* [Compiti da svolgere]:
1. Rispondi a queste domande sul testo che parla del debito pubblico degli Usa:
(a) Tra quali percentuali del Pil si colloca il debito americano?
(b) Quale cifra supererà il deficit dei conti federali nell'anno fiscale 2012?
(c) Quali sono le due situazioni instabili che minacciano la stabilità internazionale?
2. Prosegui il testo sul debito pubblico degli Usa a partire dalla sua ultima frase.

* [Brano scelto]:
##########

Usa, il debito pubblico cresce ormai al ritmo di 100 miliardi di dollari al mese
Il debito americano è più alto di quello europeo e viaggia tra il 103 e addirittura il 160% del Pil diventando chiaramente insostenibile - Ma a differenza dell'Europa gli Usa hanno alle spalle una storia, una politica e un'archiettura istituzionale che permettono loro di gestire una situazione da incubo - Per Obama arriva però il momento della verità.
Nei giorni scorsi Washington ha confermato che il deficit dei conti federali nell’anno fiscale 2012 supererà i 1200 miliardi di dollari. Si tratta quindi di una media di 100 miliardi al mese di nuovo debito, un ritmo più che doppio rispetto a quello registrato negli 8 anni di un campione del debito come George W. Bush.
E’ un richiamo alla realtà: la stabilità internazionale è minacciata da due situazioni instabili, quella europea oggi al centro della scena e resa più grave dalle complicazioni dell’euro, e quella degli Stati Uniti, che hanno un debito gigantesco già nei conti ufficiali, e ben più alto se si conteggiano anche le partite occulte, che la contabilità europea in genere contempla.

##########

* [Elementi]:
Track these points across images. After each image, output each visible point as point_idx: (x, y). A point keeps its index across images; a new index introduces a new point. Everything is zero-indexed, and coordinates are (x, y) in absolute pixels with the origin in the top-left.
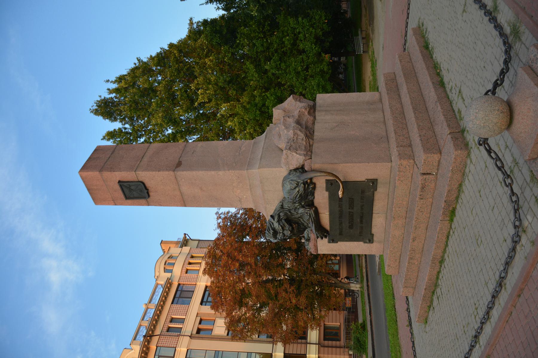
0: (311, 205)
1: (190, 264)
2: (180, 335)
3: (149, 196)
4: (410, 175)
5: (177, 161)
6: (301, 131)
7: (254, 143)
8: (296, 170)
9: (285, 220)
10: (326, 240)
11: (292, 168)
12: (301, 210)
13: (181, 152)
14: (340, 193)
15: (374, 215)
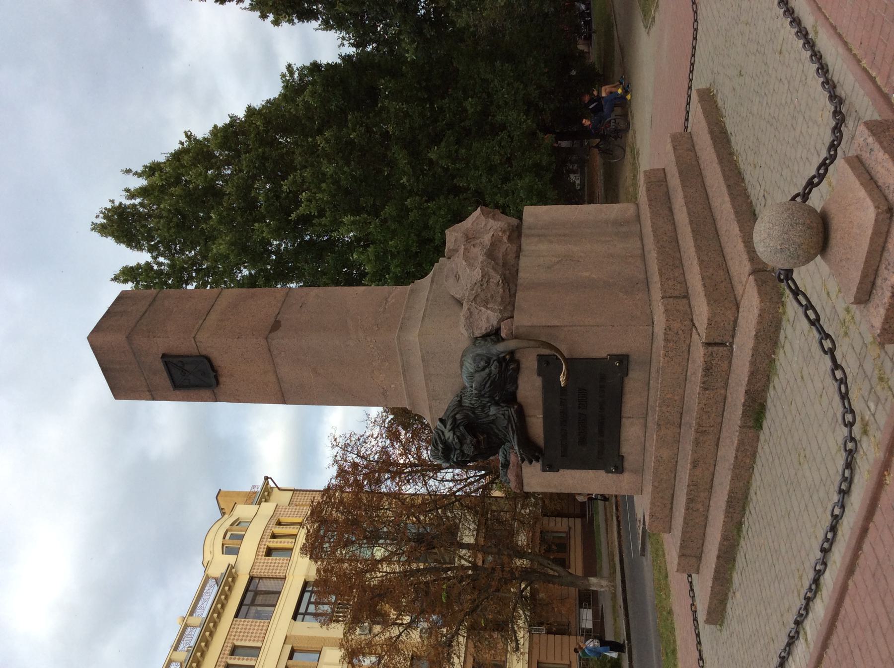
0: (511, 399)
1: (274, 536)
3: (218, 383)
4: (685, 348)
5: (273, 320)
6: (494, 269)
7: (412, 291)
8: (485, 337)
9: (466, 427)
10: (537, 466)
11: (478, 333)
12: (493, 410)
13: (279, 305)
14: (562, 378)
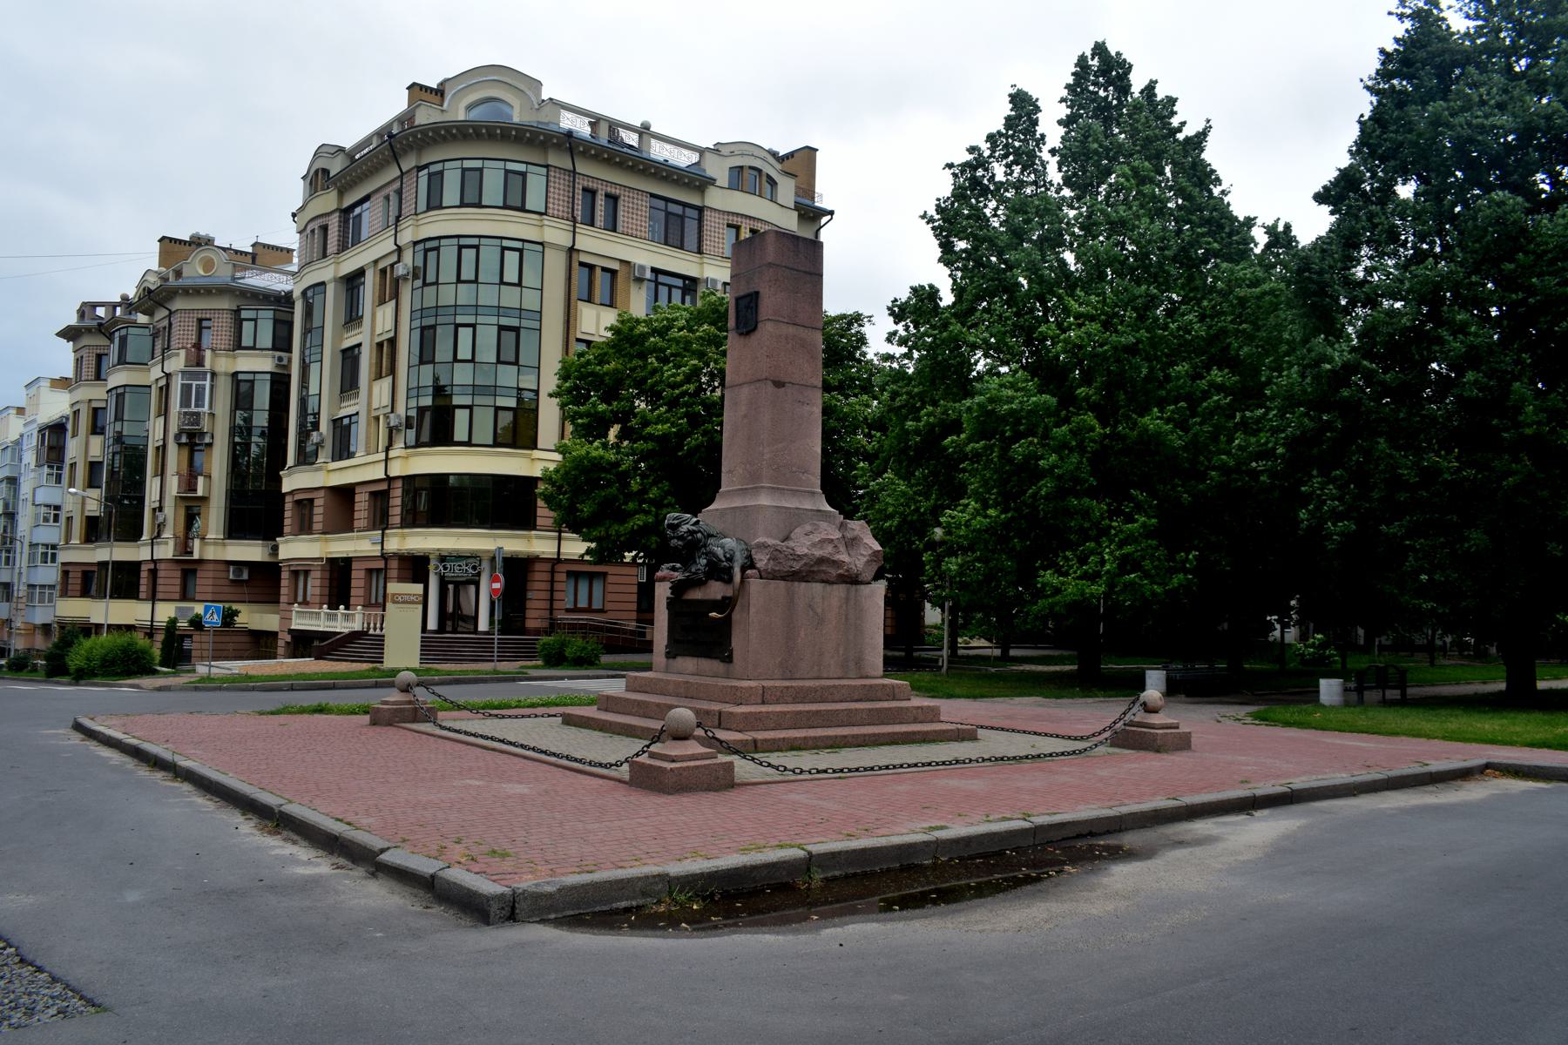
2: (574, 221)
7: (813, 493)
8: (750, 557)
14: (713, 614)
15: (695, 660)
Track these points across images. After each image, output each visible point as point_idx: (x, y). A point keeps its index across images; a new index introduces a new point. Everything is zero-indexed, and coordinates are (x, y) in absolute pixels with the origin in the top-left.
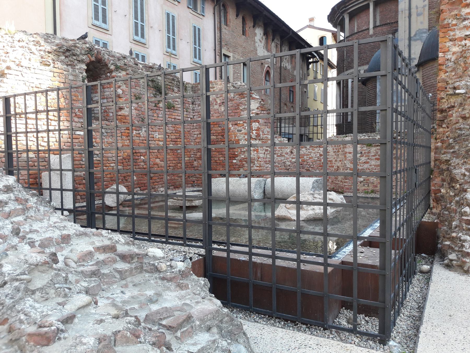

##########

* [Soluzioni]:
1.
(a) Tra il 103 e il 160% del Pil.
(b) 1200 miliardi di dollari.
(c) Quella europea e quella degli Stati Uniti.

2.
Il problema dell’Europa è quello di una netta discrasia tra la realtà dei conti nazionali non consolidati, ove ciascuna nazione comprensibilmente è responsabile dei propri debiti, e una moneta comune. Se il debito Uem fosse consolidato, trattato cioè come un debito unico, sarebbe pari a l’88% circa del pil dell’area euro. Quello americano ufficiale è del 103% del Pil americano. Se si aggiunge il debito degli enti locali, contabilizzato secondo le regole di Maastricht in Europa ma non in America, e quello derivante dal salvataggio del gigantesco settore della finanza immobiliare pubblica che Washington ora garantisce, si arriva a non meno del 140% anche nel più benevolo dei conteggi. Se si calcola rigidamente conteggiando tutto il garantibile e garantito, al 160% circa.
Il debito di stati ed enti locali arriva a circa 3mila miliardi. Fannie e Freddie, le megafinanziarie immobiliari di fatto nazionalizzate nel settembre 2008, non sono mai formalmente entrate nella contabilità nazionale perché, come l’allora ministro del Tesoro Henry Paulson, avrebbero fatto saltare i conti. Non tutto il loro debito – obbligazioni per circa 1700 miliardi – e i titoli immobiliari venduti da Fannie e Freddie che ne garantiscono rendimento e capitale va contabilizzato, perché comunque c’è dietro un terzo abbondante circa del patrimonio abitativo degli Stati Uniti. Che vale però assai meno però dei valori di libro. E quella differenza, che nessuno può indicare oggi con precisione ma è rilevante e va aggiunta al debito obbligazionario, è Washington che deve garantirla.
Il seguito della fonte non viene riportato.